Гипероксалурия является фактором риска образования оксалатов кальция. Эта связь не абсолютная, так как имеются лица с постоянно повышенной экстракцией оксалата при отсутствии образования камней. С другой стороны, при практически нормальной экскреции оксалата могут образовываться камни. Главной причиной появления оксалатов кальция в почках является низкое содержание кальция в диете, что снижает способность связывать оксалаты в кишечнике, при богатом содержании в ней оксалатов. Оценка потребления оксалатов осложнена тем, что оксалат образуется самими организмом в процессе метаболизма. Кроме того, уровень оксалата в моче зависит от состояния функции почек (12). Мегадозы аскорбиновой кислоты свыше 1000 мг в сутки которая конвертируется в организме в оксалат, увеличивая риск обраования камней у мужчин на 40%.

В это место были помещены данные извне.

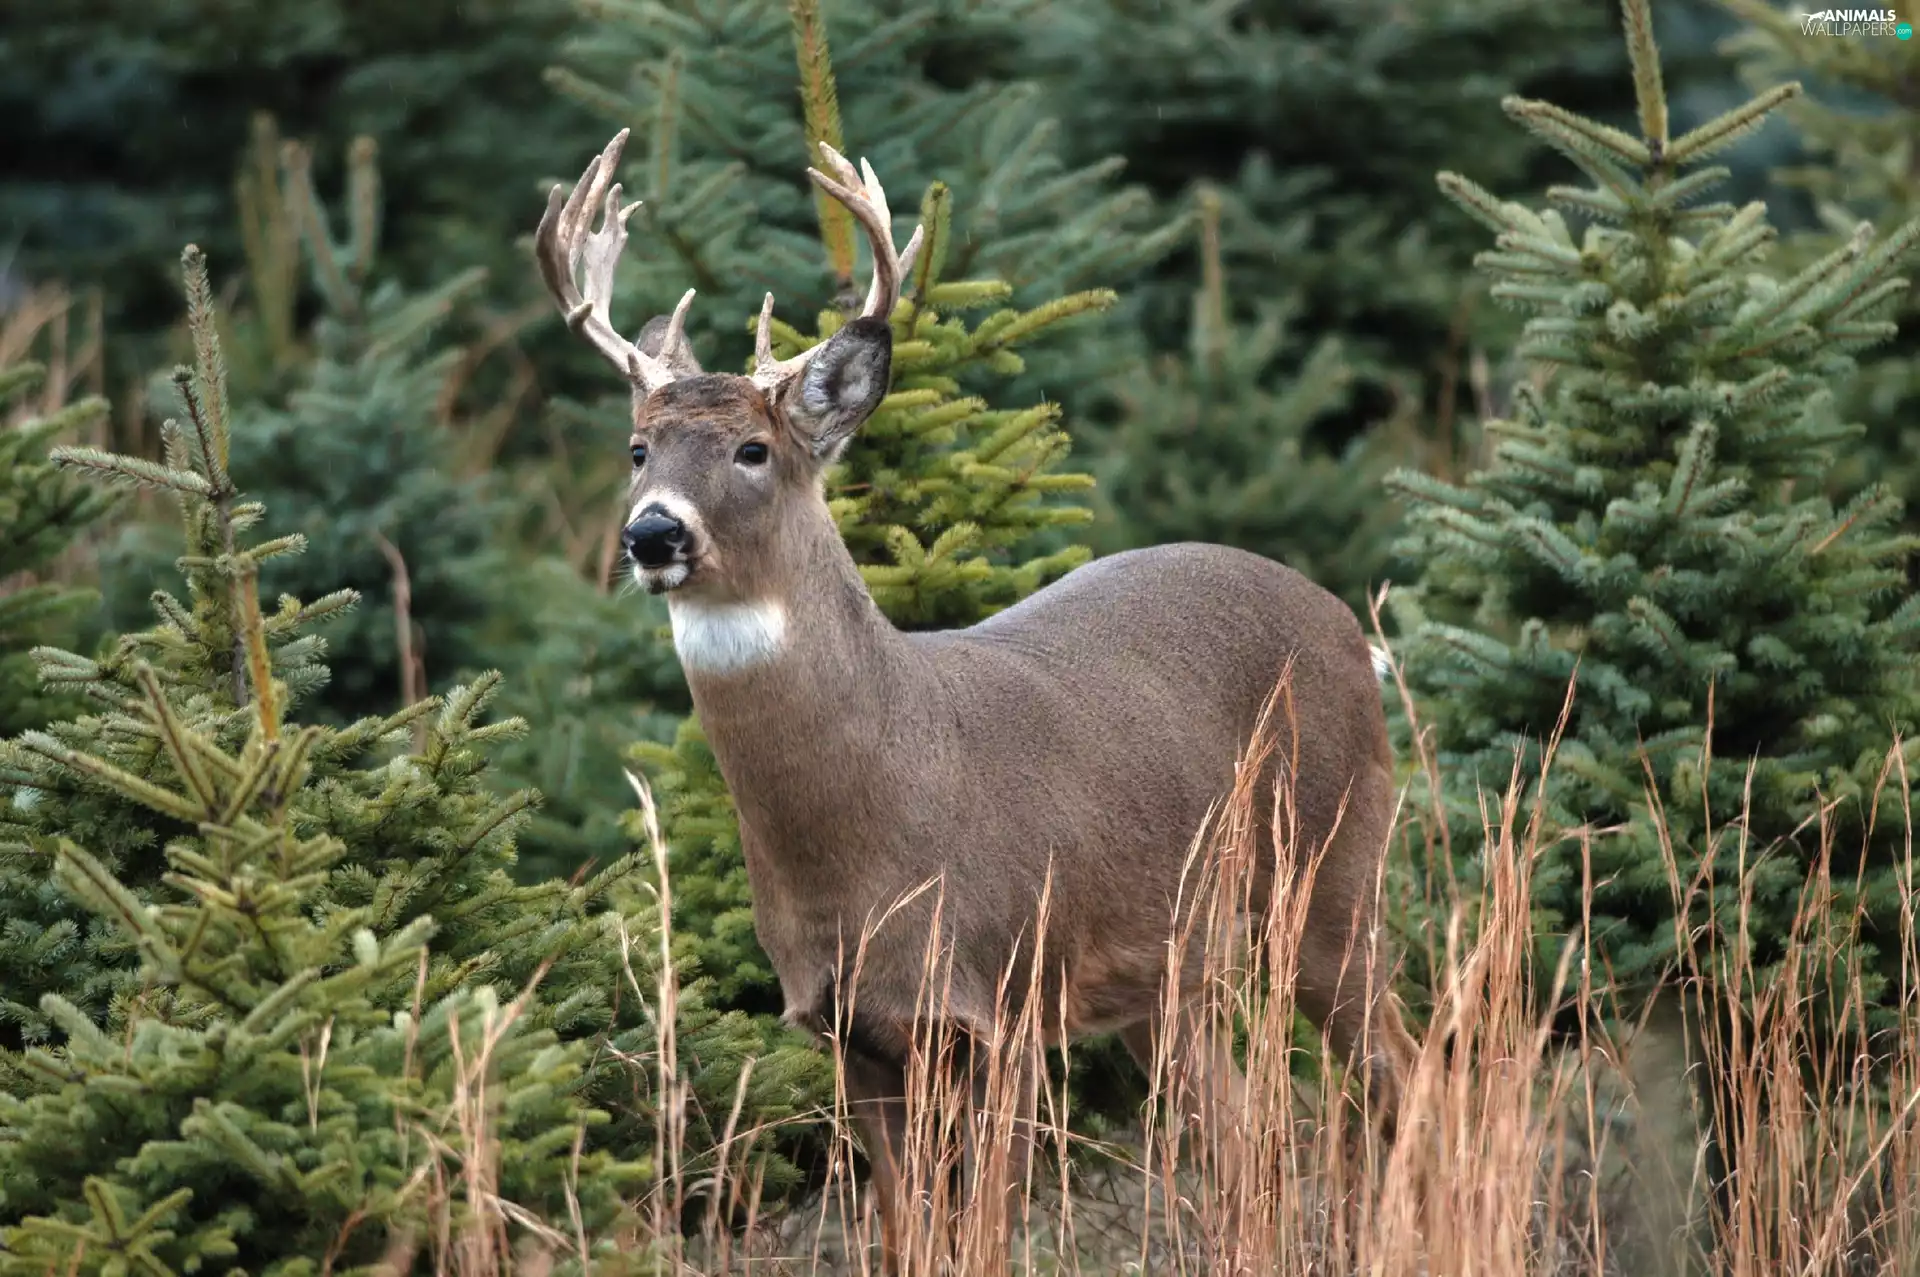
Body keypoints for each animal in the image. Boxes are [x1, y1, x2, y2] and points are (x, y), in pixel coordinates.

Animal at [534, 129, 1419, 1269]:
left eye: (753, 449)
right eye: (639, 448)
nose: (653, 533)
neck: (868, 830)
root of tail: (1350, 627)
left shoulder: (1002, 998)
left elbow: (988, 1231)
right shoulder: (847, 1028)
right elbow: (908, 1225)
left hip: (1337, 863)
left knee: (1398, 1066)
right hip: (1173, 967)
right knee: (1243, 1130)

Гипоцитратурия часто обнаруживается при рецидивах камней. Цитрат является одним из наиболее значительных литолитических факторов. В крупном проспективном исследовании было установлено, что риск образования камней увеличивается при повышенном потреблении кальция, оксалата,, снижается от повышенного диуреза и содержания цитрата. (13). Цитрусовые фрукты и дыни являются естественными донорами цитрата, и несколько исследований доказали их лечебный потенциал. Цитрат увеличивает рН мочи и образует комплексы с кальцием в моче, тем самым уменьшая образование оксалатов кальция. Но одновременное повышение рН при лечении цитратом калия может способствовать образованию фосфатных камней. .

Гипернатриурия является установленным литогенным фактором. Магний и натрий используются как индексы потребления поваренной соли и магния. Полагают, что за этим фактором скрывается установленная связь образования кальциевых камней с метаболическим синдромом и артериальной гипертензией. Доказано, что редукция натрия в диете снижает экскрецию кальция с мочой.

Гипокалиурия повышает содержание кальция в моче. В большинстве сообщений указывается, что калий обладает литолитическими свойствами и более полезен, чем натрий, который увеличивает содержание кальция. Соли калия снижают содержание кальция, но не магния, который образует комплексы с оксалатом и снижает риск образования камней (51).

Повышенный магний, полагают, снижает риск камней, снижая абсорбцию оксалата или формируя растворимые комплексы с оксалатами в моче. Высокий магний уменьшает риск камней у женщин, но не у мужчин. Это не зависит от оксалата в моче, подтверждая роль магния как ингибитора кальция.